An EU-funded project has developed cutting edge monitoring and management tools to help marine scientists better assess the state of biodiversity in the seas around Europe. These tools will also help governments in their quest to achieve Good Environmental Status (GES) of the seas by 2020 – a legal requirement under the EU’s Marine Strategy Framework Directive (MSFD).
The four-year DEVOTES project, launched in November 2012, covers four European sea regions and includes eight case studies. The importance of assessing marine ecosystems in a more integrated way was underlined recently by DEVOTES researchers at an Association for the Sciences of Limnology & Oceanography (ASLO) meeting in Granada, Spain.
The meeting, which was held from 22 to 27 February 2015, heard from project team members Angel Borja, Ben Halpern and Philippe Archambault on new software that allows scientists to investigate marine health across different habitats and to measure change and evolution over time.
An important piece of this jigsaw was completed last year. The so-called ‘DEVOTool’ has been designed to enable interested parties to browse, search and analyse metadata recorded by the project partners. Almost a year after its launch, the software has been downloaded more than 100 times, with the corresponding web page visited between 50 and 100 times per month.
The project has also released a database with 844 entries concerning 210 distinct species and 19 groups classified by major habitats in the Baltic Sea, North East Atlantic, Mediterranean, Black Sea (EU Regional Seas) and Norwegian Sea (Non-EU Sea). Detailed information is provided on their type, importance, size/abundance/distribution, habitat and region.
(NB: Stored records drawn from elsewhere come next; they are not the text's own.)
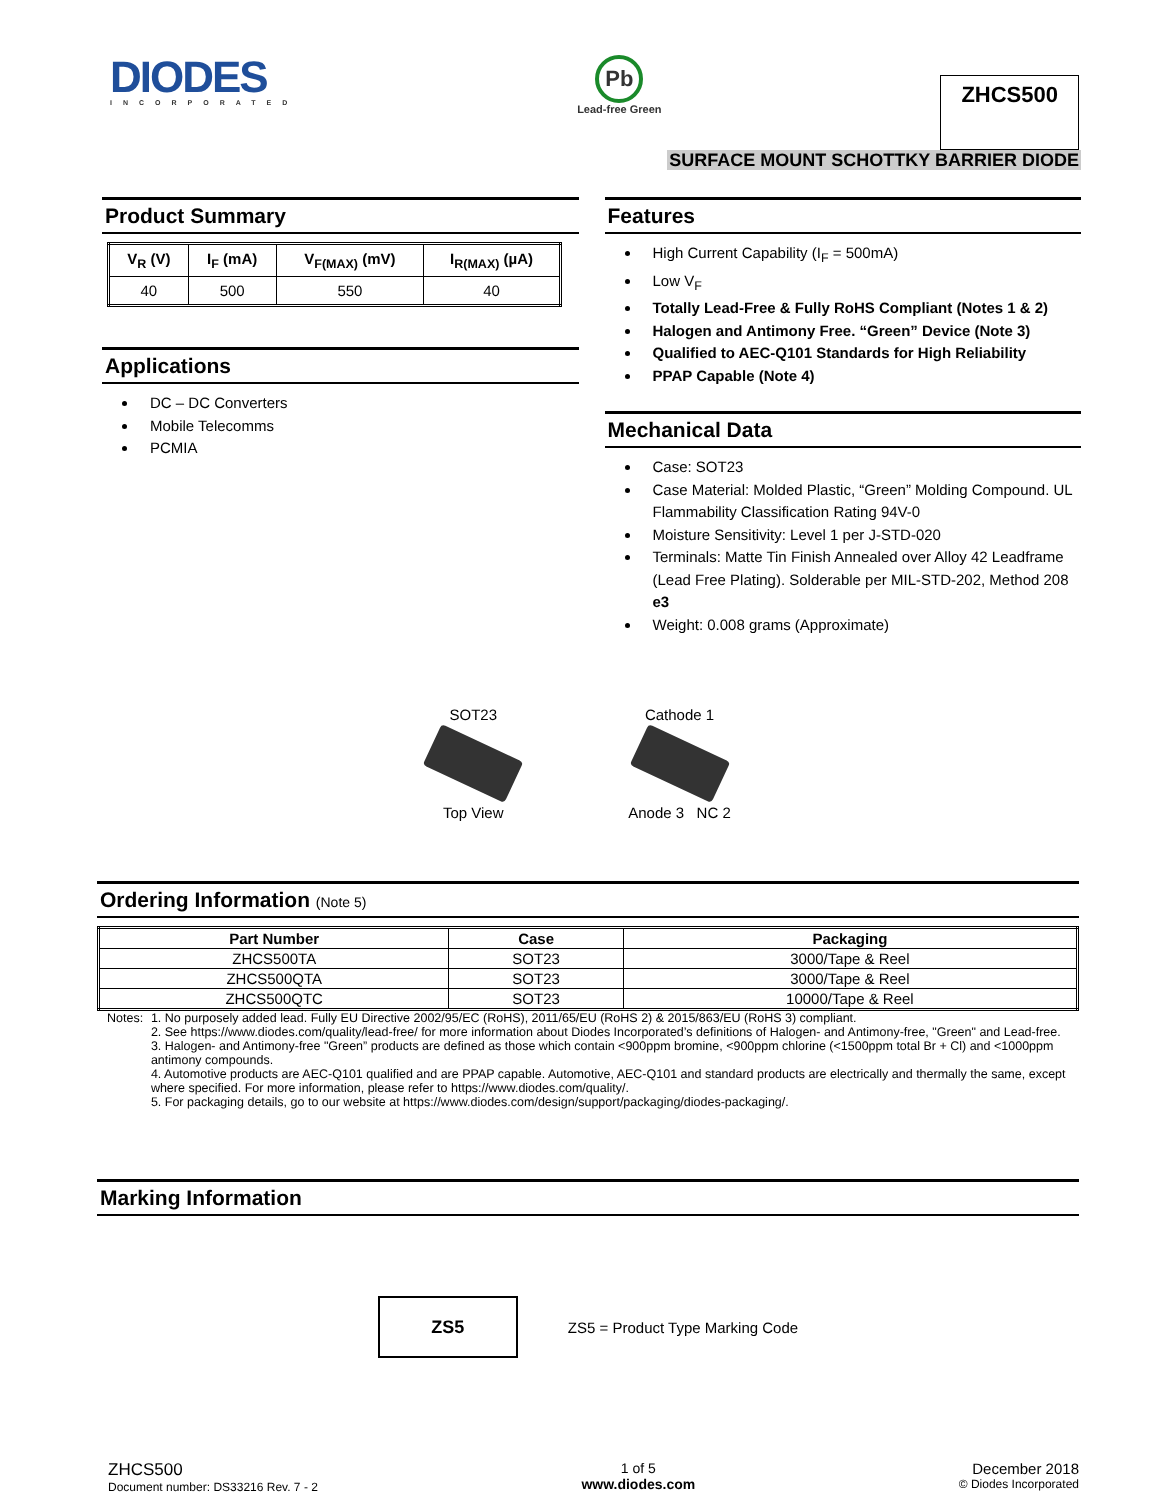DIODES
INCORPORATED
Pb
Lead-free Green
ZHCS500
SURFACE MOUNT SCHOTTKY BARRIER DIODE
Product Summary
| V<sub>R</sub> (V) | I<sub>F</sub> (mA) | V<sub>F(MAX)</sub> (mV) | I<sub>R(MAX)</sub> (µA) |
| --- | --- | --- | --- |
| 40 | 500 | 550 | 40 |
Applications
DC – DC Converters
Mobile Telecomms
PCMIA
Features
High Current Capability (I<sub>F</sub> = 500mA)
Low V<sub>F</sub>
Totally Lead-Free & Fully RoHS Compliant (Notes 1 & 2)
Halogen and Antimony Free. “Green” Device (Note 3)
Qualified to AEC-Q101 Standards for High Reliability
PPAP Capable (Note 4)
Mechanical Data
Case: SOT23
Case Material: Molded Plastic, “Green” Molding Compound. UL Flammability Classification Rating 94V-0
Moisture Sensitivity: Level 1 per J-STD-020
Terminals: Matte Tin Finish Annealed over Alloy 42 Leadframe (Lead Free Plating). Solderable per MIL-STD-202, Method 208 e3
Weight: 0.008 grams (Approximate)
SOT23
Top View
Cathode 1
Anode 3 NC 2
Ordering Information (Note 5)
| Part Number | Case | Packaging |
| --- | --- | --- |
| ZHCS500TA | SOT23 | 3000/Tape & Reel |
| ZHCS500QTA | SOT23 | 3000/Tape & Reel |
| ZHCS500QTC | SOT23 | 10000/Tape & Reel |
Notes: 1. No purposely added lead. Fully EU Directive 2002/95/EC (RoHS), 2011/65/EU (RoHS 2) & 2015/863/EU (RoHS 3) compliant.
2. See https://www.diodes.com/quality/lead-free/ for more information about Diodes Incorporated’s definitions of Halogen- and Antimony-free, "Green" and Lead-free.
3. Halogen- and Antimony-free "Green” products are defined as those which contain <900ppm bromine, <900ppm chlorine (<1500ppm total Br + Cl) and <1000ppm antimony compounds.
4. Automotive products are AEC-Q101 qualified and are PPAP capable. Automotive, AEC-Q101 and standard products are electrically and thermally the same, except where specified. For more information, please refer to https://www.diodes.com/quality/.
5. For packaging details, go to our website at https://www.diodes.com/design/support/packaging/diodes-packaging/.
Marking Information
ZS5
ZS5 = Product Type Marking Code
ZHCS500
Document number: DS33216 Rev. 7 - 2
1 of 5
www.diodes.com
December 2018
© Diodes Incorporated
Another aspect of the project has focused on preparing new PhD researchers with specific expertise in the MSFD. This new piece of legislation is challenging for both marine scientists and managers, and effective implementation will require well-trained staff. Several masters courses and summer schools have incorporated lectures from DEVOTES team members.
In June 2015 for example, the DEVOTES project is running a summer school in San Sebastian, Spain, focusing on understanding marine ecosystems for healthy oceans. The course will look at complex interactions between human pressures and ecosystem responses; the interactions between multiple ecosystem components; the shifting baselines used to assess environmental status; and the need to address both socio-economic and environmental issues.
DEVOTES intends to continue to build up its integrated resources, making the software more useful to both scientists and policy makers. For example, project partners are now looking at ways of integrating new databases into DEVOTool. The team is also working on making the tool’s search function more user-friendly and responsive to scientific needs.
When the project reaches completion in October 2016, it is expected that the team will have delivered a single integrated application useful for a variety of users. This will help both scientists and policy makers to identify threats to marine biodiversity, and to deliver on the MSFD.